My GTT level was 8.1 and that is only slightly over the safe level here (7.8) so I do think mine was quite mild. But I put a lot of effort into my diet (I even lost weight although I was far too heavy to begin with so a more desirable outcome for me!) - I got told off at first for cutting carbs almost entirely, but then found a good balance where I just decreased the carbs in meals and increased protein/good fats, and cut out anything with refined sugar. Thankfully this was enough to stay diet controlled throughout and baby passed her sugar tests first time - despite usual hospital protocol for GD mums we were discharged well within 24h of the birth.

I have learned a lot from it TBH and although I am very happy to be able to have stuff like cake again grin I am planning on continuing with a lower carb way of eating - it's been surprisingly easy and I really don't feel deprived, I'm sure it helped me have more energy and feel fuller.

AnUtterIdiot Thu 02-Nov-17 16:04:06

Message withdrawn at poster's request.

Cagliostro Thu 02-Nov-17 16:08:20

Just to add with my DS, who as I said was massive, we had a huge amount of difficulty after the birth. Because I had passed the GTT at 28w we had no idea I had GD (must have developed it later) and so I had no idea my blood sugars were too high. Him being so big was a hell of a shock (although the birth was fine, easiest of the three actually) but then his blood sugars stayed low for a few days and he was jaundiced too.

So no matter how hard it was dealing with all this, I know it was worth it and I just kept reminding myself how awful that time was, and I'm glad we caught the GD this time as it made it easier to prepare for any problems.

Cagliostro Thu 02-Nov-17 16:10:28

AUI I am autistic and my consultant who diagnosed me (I was already seeing her due to BMI and the history with DS) said about avoiding certain things so I took it literally and got really quite ill 😳 Thankfully it was only a few days until I saw her again and she told me to go and eat something with carbs for dinner before I gave her a heart attack from worrying about me 😳 It was much easier to find the balance after that! 😁😁

AnUtterIdiot Thu 02-Nov-17 16:15:49

Message withdrawn at poster's request.

Cagliostro Thu 02-Nov-17 16:19:56

Aw thank you! I am somewhat in love 😍

Yes it is really a heck of a lot to take in isn't it, I did have an awful lot of anxiety over it and I'm glad not to have to check food labels anymore now! But it's not forever OP, this too shall pass (literally - as soon as you have passed the placenta you are no longer diabetic and that post-birth toast is literally THE BEST FOOD EVER smile) and it's just keeping baby safe. More scans are a bonus too smile

Rebeccaslicker Thu 02-Nov-17 18:29:13

It's shit, Op - I cried for about 3 days! But then I got on with it and actually ended up losing weight because of the diet. However 2.5 years later I am now pg with number 2 and think I am at least prediabetic (which is basically v early type 2 as far as I can tell sad).
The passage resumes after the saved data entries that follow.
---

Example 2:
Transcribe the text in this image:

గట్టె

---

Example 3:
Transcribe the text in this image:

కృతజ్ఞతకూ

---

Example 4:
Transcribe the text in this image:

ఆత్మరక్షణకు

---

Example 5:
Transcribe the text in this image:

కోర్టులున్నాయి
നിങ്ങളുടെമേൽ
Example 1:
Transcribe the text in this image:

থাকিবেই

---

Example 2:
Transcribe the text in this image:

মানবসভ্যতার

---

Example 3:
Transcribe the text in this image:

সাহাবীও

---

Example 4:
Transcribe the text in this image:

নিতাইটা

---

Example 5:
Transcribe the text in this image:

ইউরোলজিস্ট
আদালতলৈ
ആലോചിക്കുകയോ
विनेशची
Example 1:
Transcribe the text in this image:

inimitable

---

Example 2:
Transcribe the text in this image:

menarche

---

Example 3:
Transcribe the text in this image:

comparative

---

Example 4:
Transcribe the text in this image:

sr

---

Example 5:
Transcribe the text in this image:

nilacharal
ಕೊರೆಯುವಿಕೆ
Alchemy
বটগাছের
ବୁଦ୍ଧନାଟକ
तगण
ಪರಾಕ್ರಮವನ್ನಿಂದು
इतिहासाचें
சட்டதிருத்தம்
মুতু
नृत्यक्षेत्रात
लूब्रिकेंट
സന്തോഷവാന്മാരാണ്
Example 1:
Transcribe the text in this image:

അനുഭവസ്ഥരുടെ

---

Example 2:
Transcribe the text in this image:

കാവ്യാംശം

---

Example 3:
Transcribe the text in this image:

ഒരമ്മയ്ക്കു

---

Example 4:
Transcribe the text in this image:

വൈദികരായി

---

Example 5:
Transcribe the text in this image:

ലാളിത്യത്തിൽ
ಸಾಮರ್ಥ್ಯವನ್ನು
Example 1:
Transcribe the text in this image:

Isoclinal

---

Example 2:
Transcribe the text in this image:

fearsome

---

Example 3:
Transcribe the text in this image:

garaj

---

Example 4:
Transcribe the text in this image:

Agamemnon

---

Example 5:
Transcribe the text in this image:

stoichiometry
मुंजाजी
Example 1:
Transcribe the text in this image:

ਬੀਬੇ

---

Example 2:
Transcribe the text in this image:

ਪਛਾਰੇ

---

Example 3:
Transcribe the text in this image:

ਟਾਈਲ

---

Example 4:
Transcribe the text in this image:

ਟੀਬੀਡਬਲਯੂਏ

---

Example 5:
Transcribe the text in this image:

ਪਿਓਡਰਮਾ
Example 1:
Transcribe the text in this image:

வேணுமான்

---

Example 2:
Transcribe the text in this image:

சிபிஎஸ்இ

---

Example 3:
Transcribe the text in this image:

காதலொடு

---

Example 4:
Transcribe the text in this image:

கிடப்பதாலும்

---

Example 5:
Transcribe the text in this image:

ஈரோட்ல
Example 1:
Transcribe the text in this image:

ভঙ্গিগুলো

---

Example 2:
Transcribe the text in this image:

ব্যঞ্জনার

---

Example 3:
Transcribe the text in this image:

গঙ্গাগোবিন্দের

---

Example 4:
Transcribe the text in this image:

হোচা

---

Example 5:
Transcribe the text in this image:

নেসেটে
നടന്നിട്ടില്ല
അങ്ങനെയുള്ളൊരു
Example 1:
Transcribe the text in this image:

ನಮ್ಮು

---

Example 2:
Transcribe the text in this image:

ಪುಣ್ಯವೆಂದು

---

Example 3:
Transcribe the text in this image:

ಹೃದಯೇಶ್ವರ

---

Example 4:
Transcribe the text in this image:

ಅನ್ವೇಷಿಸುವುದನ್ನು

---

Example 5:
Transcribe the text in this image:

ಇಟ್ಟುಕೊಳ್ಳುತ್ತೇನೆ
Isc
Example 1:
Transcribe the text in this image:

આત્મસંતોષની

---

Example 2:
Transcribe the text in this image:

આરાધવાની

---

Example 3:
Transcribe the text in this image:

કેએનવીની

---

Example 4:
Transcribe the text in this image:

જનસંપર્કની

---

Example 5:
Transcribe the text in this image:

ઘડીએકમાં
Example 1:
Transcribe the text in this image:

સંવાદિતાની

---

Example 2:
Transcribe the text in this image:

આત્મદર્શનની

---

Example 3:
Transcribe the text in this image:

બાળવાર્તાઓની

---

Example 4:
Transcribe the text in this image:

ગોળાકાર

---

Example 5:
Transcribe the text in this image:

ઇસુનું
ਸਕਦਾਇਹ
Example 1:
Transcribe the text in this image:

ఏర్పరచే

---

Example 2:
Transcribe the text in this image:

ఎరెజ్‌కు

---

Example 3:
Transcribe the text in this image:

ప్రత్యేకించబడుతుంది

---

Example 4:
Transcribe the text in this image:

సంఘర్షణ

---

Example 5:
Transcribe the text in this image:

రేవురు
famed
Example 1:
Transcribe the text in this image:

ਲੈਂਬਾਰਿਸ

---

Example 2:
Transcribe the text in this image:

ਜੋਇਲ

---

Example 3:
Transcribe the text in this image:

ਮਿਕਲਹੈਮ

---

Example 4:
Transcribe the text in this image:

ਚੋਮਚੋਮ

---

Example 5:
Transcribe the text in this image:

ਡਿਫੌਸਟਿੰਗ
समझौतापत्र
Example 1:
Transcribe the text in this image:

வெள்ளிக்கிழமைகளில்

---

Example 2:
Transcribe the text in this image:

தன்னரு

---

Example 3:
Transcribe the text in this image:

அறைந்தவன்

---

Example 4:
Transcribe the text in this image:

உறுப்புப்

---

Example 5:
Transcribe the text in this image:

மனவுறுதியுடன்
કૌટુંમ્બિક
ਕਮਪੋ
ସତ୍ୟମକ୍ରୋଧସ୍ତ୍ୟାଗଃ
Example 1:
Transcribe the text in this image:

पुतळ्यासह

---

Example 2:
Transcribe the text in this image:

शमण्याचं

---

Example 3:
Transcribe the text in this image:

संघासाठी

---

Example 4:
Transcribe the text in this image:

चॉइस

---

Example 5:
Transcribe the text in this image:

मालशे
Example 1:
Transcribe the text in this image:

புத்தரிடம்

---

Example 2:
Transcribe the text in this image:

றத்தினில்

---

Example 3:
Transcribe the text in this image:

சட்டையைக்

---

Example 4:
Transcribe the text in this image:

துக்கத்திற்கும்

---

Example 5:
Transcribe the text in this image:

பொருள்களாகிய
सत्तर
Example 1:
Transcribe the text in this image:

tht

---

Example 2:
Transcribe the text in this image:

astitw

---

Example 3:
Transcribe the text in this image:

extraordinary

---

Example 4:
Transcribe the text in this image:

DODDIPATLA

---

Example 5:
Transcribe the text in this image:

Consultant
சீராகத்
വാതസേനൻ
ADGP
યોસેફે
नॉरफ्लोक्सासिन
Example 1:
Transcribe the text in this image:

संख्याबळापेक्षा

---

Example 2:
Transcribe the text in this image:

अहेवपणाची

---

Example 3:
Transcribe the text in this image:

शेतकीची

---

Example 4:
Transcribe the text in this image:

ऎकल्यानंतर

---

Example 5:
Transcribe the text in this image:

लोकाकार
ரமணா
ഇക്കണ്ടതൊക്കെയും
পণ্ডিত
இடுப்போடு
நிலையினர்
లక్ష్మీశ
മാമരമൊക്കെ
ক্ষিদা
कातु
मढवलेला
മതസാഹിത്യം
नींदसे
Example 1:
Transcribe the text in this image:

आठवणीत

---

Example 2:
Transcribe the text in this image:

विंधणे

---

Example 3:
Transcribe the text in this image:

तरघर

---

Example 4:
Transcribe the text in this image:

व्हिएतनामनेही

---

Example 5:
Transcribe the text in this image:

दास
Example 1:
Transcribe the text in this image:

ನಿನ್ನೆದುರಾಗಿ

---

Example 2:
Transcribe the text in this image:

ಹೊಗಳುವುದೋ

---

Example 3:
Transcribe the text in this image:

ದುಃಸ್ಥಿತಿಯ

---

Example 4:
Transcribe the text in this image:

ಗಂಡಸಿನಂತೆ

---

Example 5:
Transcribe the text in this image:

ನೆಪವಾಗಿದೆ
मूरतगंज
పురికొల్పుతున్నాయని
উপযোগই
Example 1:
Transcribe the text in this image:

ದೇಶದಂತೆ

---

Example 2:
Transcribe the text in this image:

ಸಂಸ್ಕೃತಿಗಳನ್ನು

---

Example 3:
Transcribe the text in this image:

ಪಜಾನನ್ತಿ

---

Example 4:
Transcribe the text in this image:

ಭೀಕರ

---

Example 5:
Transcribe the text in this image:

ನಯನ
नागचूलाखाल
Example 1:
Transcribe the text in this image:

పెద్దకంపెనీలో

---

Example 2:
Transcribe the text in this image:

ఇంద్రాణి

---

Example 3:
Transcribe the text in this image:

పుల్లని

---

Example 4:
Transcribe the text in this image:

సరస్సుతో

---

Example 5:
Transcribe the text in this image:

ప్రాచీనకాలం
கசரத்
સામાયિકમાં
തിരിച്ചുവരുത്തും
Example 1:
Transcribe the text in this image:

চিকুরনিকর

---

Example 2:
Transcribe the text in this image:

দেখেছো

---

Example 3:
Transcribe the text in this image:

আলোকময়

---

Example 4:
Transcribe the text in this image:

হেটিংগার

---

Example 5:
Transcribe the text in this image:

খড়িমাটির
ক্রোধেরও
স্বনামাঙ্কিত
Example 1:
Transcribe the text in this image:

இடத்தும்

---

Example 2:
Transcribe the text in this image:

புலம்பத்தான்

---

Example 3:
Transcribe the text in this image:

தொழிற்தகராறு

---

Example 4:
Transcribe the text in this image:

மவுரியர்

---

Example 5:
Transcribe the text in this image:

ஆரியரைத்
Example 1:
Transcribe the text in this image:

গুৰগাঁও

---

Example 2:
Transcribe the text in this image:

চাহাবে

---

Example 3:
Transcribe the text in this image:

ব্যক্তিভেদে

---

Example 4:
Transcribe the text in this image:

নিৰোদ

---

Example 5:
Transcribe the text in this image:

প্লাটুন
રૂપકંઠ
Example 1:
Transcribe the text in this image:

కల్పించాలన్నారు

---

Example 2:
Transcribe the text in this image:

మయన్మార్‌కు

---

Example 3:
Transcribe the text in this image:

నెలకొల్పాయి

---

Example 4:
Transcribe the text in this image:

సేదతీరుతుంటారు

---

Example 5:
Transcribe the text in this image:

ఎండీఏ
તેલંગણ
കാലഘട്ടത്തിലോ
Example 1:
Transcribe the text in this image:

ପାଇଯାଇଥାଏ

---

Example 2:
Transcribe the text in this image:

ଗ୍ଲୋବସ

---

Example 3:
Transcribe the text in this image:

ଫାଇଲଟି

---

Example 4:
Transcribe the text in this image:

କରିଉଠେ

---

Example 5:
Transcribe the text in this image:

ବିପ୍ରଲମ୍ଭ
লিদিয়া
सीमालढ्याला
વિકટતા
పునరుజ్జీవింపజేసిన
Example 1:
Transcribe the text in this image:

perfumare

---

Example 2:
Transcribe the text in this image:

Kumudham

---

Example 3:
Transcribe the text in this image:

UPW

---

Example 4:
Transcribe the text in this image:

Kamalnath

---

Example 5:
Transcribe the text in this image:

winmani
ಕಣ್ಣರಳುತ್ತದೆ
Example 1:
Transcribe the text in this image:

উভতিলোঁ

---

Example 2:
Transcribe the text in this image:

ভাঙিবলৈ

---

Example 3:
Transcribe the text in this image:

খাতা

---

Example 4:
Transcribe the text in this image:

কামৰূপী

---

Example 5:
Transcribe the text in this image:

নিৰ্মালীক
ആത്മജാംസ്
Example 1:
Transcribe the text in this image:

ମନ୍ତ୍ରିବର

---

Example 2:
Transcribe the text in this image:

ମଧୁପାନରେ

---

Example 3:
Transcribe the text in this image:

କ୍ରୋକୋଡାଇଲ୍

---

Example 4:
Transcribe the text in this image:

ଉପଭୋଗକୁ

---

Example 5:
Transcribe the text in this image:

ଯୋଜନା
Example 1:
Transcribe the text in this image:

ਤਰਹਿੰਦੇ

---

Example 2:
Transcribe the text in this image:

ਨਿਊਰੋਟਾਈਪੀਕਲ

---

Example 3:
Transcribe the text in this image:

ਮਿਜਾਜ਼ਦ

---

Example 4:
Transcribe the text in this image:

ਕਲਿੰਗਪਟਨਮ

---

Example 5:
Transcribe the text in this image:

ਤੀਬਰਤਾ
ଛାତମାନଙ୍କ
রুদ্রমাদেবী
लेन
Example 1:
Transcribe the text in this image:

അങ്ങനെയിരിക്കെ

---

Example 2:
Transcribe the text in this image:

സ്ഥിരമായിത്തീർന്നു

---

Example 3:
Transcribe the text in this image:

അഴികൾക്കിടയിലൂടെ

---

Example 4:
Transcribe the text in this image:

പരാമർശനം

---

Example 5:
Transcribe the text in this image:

Anyway what I wanted to say was, I ended up with a c section, which I was terrified of, and honestly it was really easy. Done in an hour; i was walking a few hours later and was in the pub having lunch with friends within the week. So obviously do your best with diet and exercise and hopefully you won't need a section, but if you do, try not to dread it!

On the plus side you get:

More checks and scans
A better diet
More exercise

Other piece of advice - don't think about what you can't eat, think about what you CAN eat. Cheese. Fish. Meat. Avocado. Eggs. Nuts. Look up fathead pizza - low carb and extra cheese, yum!